Patients who did not receive oseltamivir were evaluated for a diagnosis of influenza. When more than one episode was present, the date of the first consultation was taken. Recommended treatment of high risk patients with oseltamivir was based on age (<2 years or ≥60 years), co-morbidity (cardiac disease, respiratory disease, diabetes mellitus, chronic renal insufficiency, reduced resistance against infections and children up to 18 years using salicylates), a complicated course of illness (the occurrence of pneumonia within 7 days before or after the diagnosis of influenza or ARI, or the need to prescribe antibiotics – not for urinary infections – within these days), or a third trimester pregnancy (an oseltamivir prescription or an influenza diagnosis between 20 to 34 weeks after a first contact related to pregnancy, based on the assumption that pregnant women usually have their first pregnancy-related contact with their GP between weeks 6 and 20; a contact indicating the birth of a child had to be no more than 14 weeks after oseltamivir prescription or influenza diagnosis). Details on ICPC- and ATC-codes used to classify high-risk patients have been published elsewhere [10].

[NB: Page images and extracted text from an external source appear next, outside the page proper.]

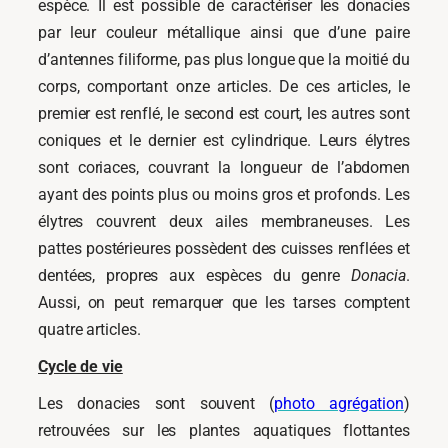
espèce. Il est possible de caractériser les donacies
par leur couleur métallique ainsi que d’une paire
d’antennes filiforme, pas plus longue que la moitié du
corps, comportant onze articles. De ces articles, le
premier est renflé, le second est court, les autres sont
coniques et le dernier est cylindrique. Leurs élytres
sont coriaces, couvrant la longueur de l’abdomen
ayant des points plus ou moins gros et profonds. Les
élytres couvrent deux ailes membraneuses. Les
pattes postérieures possèdent des cuisses renflées et
dentées, propres aux espèces du genre
Donacia
.
Aussi, on peut remarquer que les tarses comptent
quatre articles.
Cycle de vie
Les donacies sont souvent (
photo agrégation
)
retrouvées sur les plantes aquatiques flottantes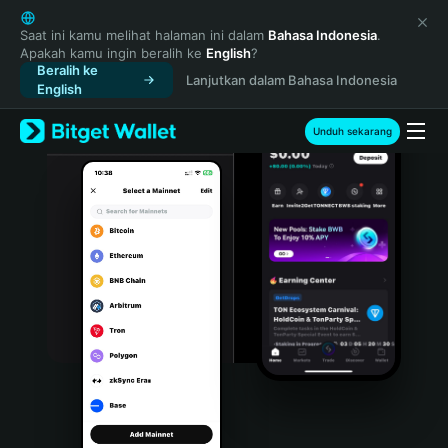
English
日本語
Saat ini kamu melihat halaman ini dalam
Bahasa Indonesia
.
Apakah kamu ingin beralih ke
English
?
Tiếng Việt
Beralih ke
Lanjutkan dalam Bahasa Indonesia
Русский
English
Español (Latinoamérica)
Türkçe
Unduh sekarang
Italiano
Français
Deutsch
简体中文
繁體中文
Português (Portugal)
Bahasa Indonesia
ภาษาไทย
हिन्दी
বাংলা
Español
Português (Brasil)
Español (Argentina)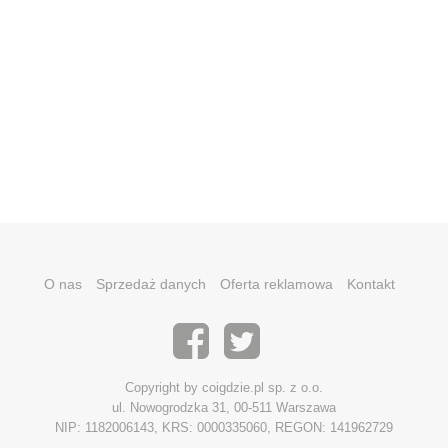
O nas
Sprzedaż danych
Oferta reklamowa
Kontakt
Copyright by coigdzie.pl sp. z o.o.
ul. Nowogrodzka 31, 00-511 Warszawa
NIP: 1182006143, KRS: 0000335060, REGON: 141962729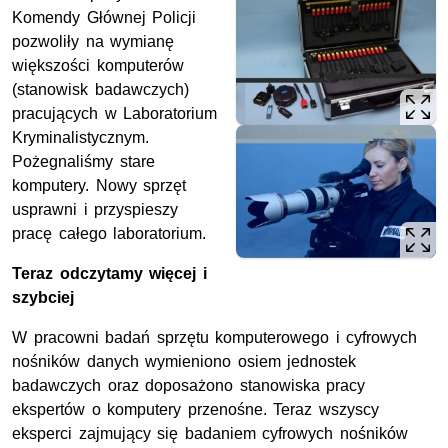
Komendy Głównej Policji
pozwoliły na wymianę
większości komputerów
(stanowisk badawczych)
pracujących w Laboratorium
Kryminalistycznym.
Pożegnaliśmy stare
komputery. Nowy sprzęt
usprawni i przyspieszy
pracę całego laboratorium.
Teraz odczytamy więcej i
szybciej
W pracowni badań sprzętu komputerowego i cyfrowych
nośników danych wymieniono osiem jednostek
badawczych oraz doposażono stanowiska pracy
ekspertów o komputery przenośne. Teraz wszyscy
eksperci zajmujący się badaniem cyfrowych nośników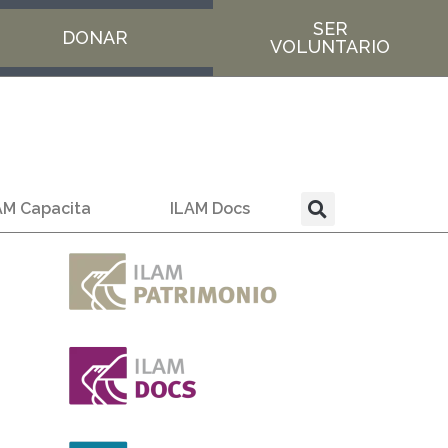
SER
DONAR
VOLUNTARIO
AM Capacita
ILAM Docs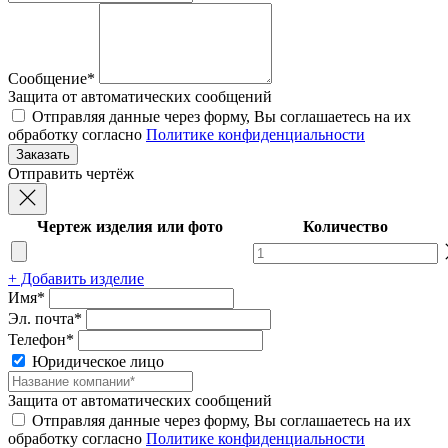
Сообщение*
Защита от автоматических сообщений
Отправляя данные через форму, Вы соглашаетесь на их
обработку согласно
Политике конфиденциальности
Отправить чертёж
Чертеж изделия или фото
Количество
+ Добавить изделие
Имя*
Эл. почта*
Телефон*
Юридическое лицо
Защита от автоматических сообщений
Отправляя данные через форму, Вы соглашаетесь на их
обработку согласно
Политике конфиденциальности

Additional patient characteristics comprised gender, month of prescribing, total number of contacts with the practice in 2009, and the total number of prescriptions in 2009 besides oseltamivir. Other underlying chronic health conditions were based on a selection of diseases with a high prevalence, a long-term course and a serious illness, as used in the National Public Health Compass (http://www.nationaalkompas.nl). This selection is based on the list of chronic conditions from the Australian Family Medicine Research Centre (http://www.fmrc.org.au) and adapted from ICPC-2 to ICPC-1. Practice characteristics included practice type, dispensing practice, and level of urbanisation and geographic region of the practice location.
Statistical analysis
In the group of patients with a diagnosis of influenza, we evaluated the proportion of patients whom had been prescribed oseltamivir and whom should have been prescribed it. Univariate logistic regression analyses were performed on the association between the prescription of oseltamivir and a recommendation for a prescription, as well as other patients’ and practices’ characteristics. Multivariable regression analyses were performed to assess potential determinants independently associated with the prescription of oseltamivir. Likewise, we evaluated whether oseltamivir was prescribed according to the guidelines among all patients receiving oseltamivir. Because of the recommendation to prescribe oseltamivir to both very young (under two years of age) and old (60 years or above) patients, we added age-squared in the multivariable models to take into account the u-shaped association when using the continuous age variable. Only variables that significantly improved the model fit, based on Likelihood-ratio tests (p-value < 0.05), were included. Since patients were clustered within practices, we used multilevel logistic regression. All analyses were performed in Stata version 11.2 (StataCorp LP, College Station, TX, USA).